▶ Directions
Pick out every line of the listing below that contains the word "from", matching case exactly.

▶ Working data
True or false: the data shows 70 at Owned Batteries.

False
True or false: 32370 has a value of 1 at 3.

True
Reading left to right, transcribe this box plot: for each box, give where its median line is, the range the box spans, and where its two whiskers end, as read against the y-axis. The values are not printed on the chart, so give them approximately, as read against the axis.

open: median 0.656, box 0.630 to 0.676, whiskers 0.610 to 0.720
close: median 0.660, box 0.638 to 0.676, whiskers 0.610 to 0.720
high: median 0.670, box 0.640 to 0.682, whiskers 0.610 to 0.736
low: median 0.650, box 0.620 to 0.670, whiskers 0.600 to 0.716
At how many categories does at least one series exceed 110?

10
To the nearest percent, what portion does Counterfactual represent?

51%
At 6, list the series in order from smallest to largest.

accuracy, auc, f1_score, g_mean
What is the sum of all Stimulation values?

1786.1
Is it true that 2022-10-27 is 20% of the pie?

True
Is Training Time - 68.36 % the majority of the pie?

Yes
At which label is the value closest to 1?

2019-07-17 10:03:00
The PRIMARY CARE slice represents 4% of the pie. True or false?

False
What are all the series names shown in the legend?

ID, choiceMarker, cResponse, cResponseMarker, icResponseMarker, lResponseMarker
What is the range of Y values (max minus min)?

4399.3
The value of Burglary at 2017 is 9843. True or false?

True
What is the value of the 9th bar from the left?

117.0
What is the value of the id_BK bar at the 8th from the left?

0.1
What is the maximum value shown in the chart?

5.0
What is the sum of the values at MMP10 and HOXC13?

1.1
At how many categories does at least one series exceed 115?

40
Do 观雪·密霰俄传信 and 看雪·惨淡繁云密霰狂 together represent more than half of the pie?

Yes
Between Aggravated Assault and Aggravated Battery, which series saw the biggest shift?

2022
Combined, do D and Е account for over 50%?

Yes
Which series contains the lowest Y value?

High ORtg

▶ Solution to the problem
At 6, list the series in order from smallest to largest.
What is the value of the 9th bar from the left?
What is the value of the id_BK bar at the 8th from the left?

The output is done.